**TASK ITEM**
Pull every line holding the string "косые" from the records below.

╭──

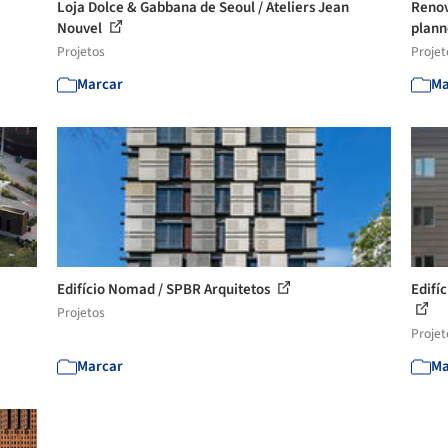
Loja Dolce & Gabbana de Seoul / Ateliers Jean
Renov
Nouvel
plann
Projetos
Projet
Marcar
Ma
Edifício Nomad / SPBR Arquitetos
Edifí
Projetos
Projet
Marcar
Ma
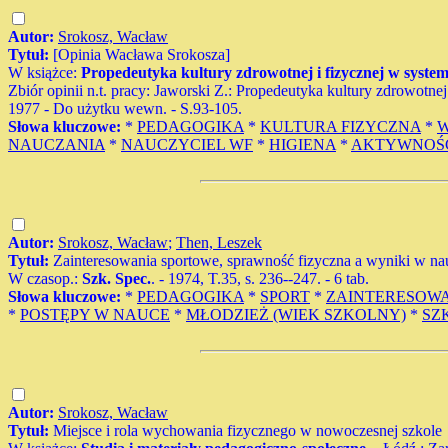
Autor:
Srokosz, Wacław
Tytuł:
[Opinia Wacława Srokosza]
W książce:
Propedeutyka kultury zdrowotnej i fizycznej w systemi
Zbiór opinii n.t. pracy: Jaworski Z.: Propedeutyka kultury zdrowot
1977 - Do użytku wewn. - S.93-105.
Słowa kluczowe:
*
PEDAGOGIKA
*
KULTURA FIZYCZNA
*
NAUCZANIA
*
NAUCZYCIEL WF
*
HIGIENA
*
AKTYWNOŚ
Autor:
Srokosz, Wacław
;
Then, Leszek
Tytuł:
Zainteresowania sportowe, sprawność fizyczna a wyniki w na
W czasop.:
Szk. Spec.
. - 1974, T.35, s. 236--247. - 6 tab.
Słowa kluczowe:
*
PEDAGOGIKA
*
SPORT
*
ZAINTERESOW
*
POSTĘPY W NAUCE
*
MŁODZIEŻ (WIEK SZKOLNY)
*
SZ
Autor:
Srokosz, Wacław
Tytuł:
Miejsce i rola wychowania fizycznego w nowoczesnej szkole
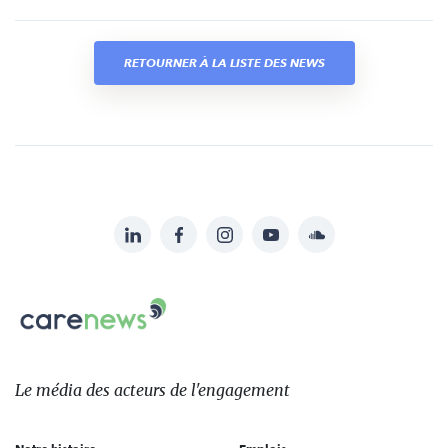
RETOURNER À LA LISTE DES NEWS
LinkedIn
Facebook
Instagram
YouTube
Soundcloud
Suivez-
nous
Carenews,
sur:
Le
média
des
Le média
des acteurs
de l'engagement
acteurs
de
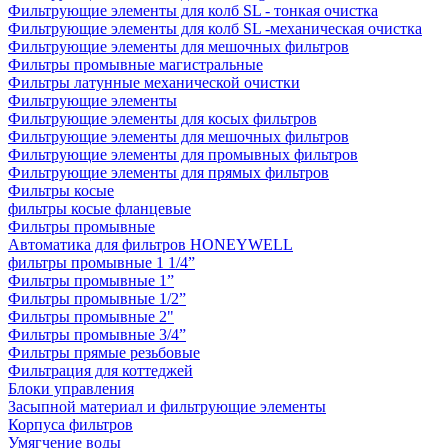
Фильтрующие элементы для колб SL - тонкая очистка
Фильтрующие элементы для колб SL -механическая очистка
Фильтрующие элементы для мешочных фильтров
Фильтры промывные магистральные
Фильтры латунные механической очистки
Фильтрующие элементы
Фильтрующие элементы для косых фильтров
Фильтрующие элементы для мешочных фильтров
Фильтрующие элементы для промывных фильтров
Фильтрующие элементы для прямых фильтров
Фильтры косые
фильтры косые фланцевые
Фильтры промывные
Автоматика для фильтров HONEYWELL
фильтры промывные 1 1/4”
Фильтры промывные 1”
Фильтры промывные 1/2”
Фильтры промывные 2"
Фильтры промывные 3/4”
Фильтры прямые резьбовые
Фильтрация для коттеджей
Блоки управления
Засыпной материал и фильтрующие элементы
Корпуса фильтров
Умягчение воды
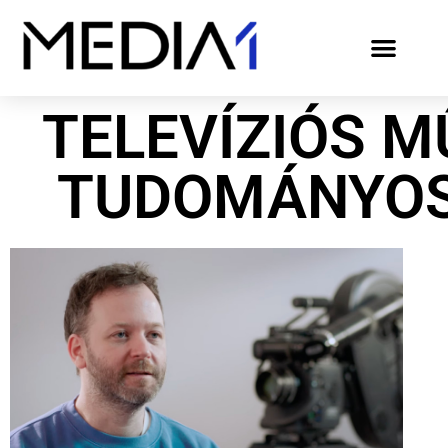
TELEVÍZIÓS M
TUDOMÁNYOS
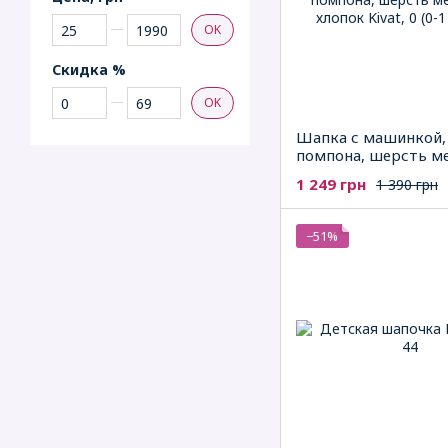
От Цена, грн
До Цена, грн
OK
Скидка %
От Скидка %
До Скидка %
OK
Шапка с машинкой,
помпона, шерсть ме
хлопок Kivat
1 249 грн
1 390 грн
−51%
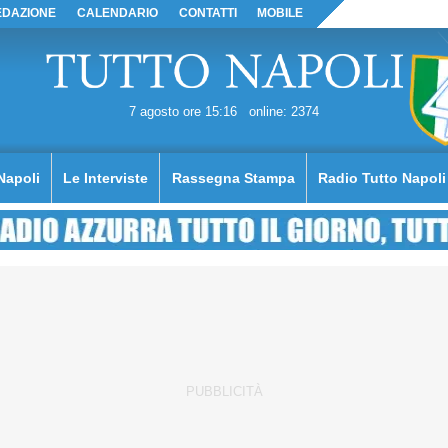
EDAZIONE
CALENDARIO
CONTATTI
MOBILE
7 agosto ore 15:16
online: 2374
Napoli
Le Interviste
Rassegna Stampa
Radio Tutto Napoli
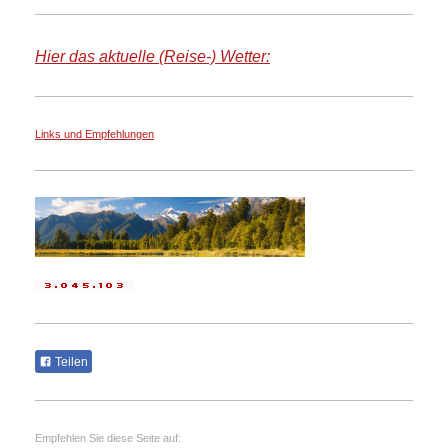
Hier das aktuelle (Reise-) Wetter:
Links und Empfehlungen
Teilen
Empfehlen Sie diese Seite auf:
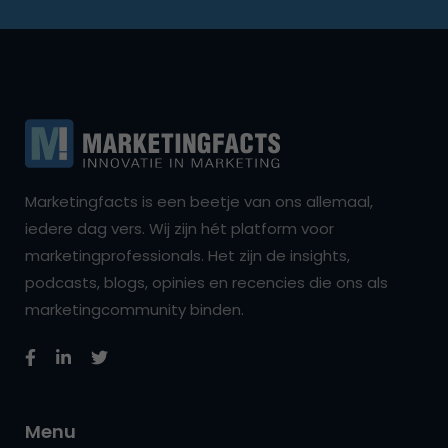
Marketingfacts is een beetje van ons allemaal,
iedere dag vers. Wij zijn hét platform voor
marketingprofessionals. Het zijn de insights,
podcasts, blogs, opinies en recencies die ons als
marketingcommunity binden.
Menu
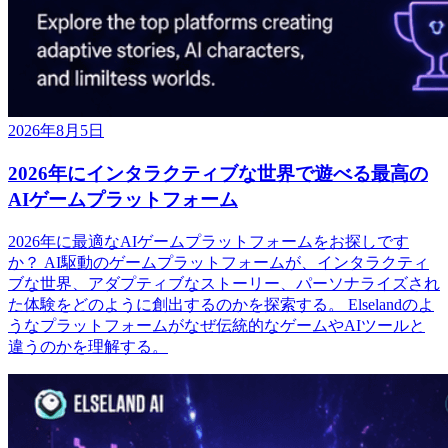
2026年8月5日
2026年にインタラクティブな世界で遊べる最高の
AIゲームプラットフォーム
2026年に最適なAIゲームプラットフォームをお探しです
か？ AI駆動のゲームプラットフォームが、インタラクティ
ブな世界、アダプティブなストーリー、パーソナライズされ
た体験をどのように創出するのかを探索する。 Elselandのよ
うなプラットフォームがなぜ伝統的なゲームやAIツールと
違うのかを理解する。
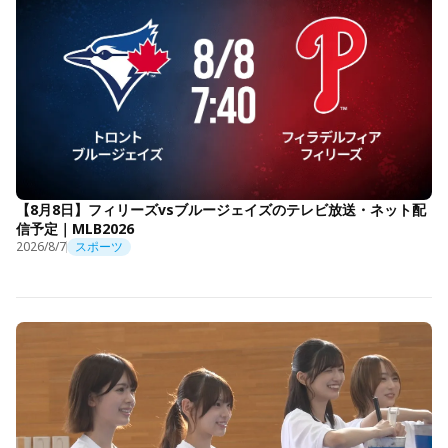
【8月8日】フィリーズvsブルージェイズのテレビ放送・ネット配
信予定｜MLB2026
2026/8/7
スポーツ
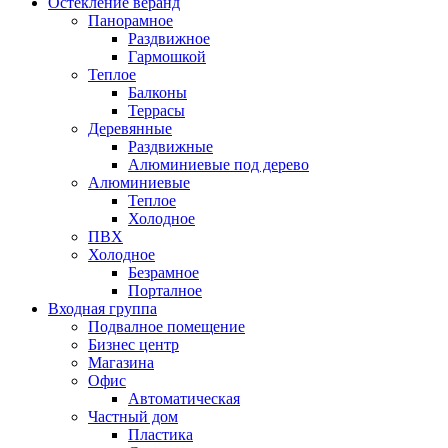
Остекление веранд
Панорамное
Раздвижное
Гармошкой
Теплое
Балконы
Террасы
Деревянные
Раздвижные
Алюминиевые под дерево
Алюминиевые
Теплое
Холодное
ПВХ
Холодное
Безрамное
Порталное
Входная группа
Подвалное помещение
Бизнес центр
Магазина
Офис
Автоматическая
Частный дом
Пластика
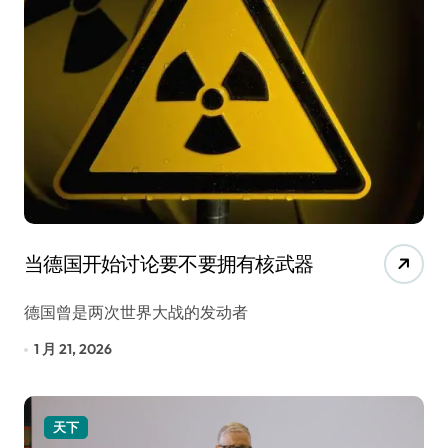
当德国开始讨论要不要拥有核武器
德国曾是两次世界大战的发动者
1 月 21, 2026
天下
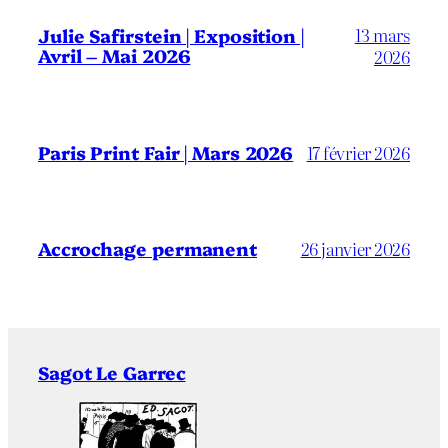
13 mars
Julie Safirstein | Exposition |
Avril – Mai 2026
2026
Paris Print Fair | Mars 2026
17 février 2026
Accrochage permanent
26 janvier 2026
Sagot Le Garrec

╰──

**SOLUTION TO THE EXERCISE**
Фильтры косые
фильтры косые фланцевые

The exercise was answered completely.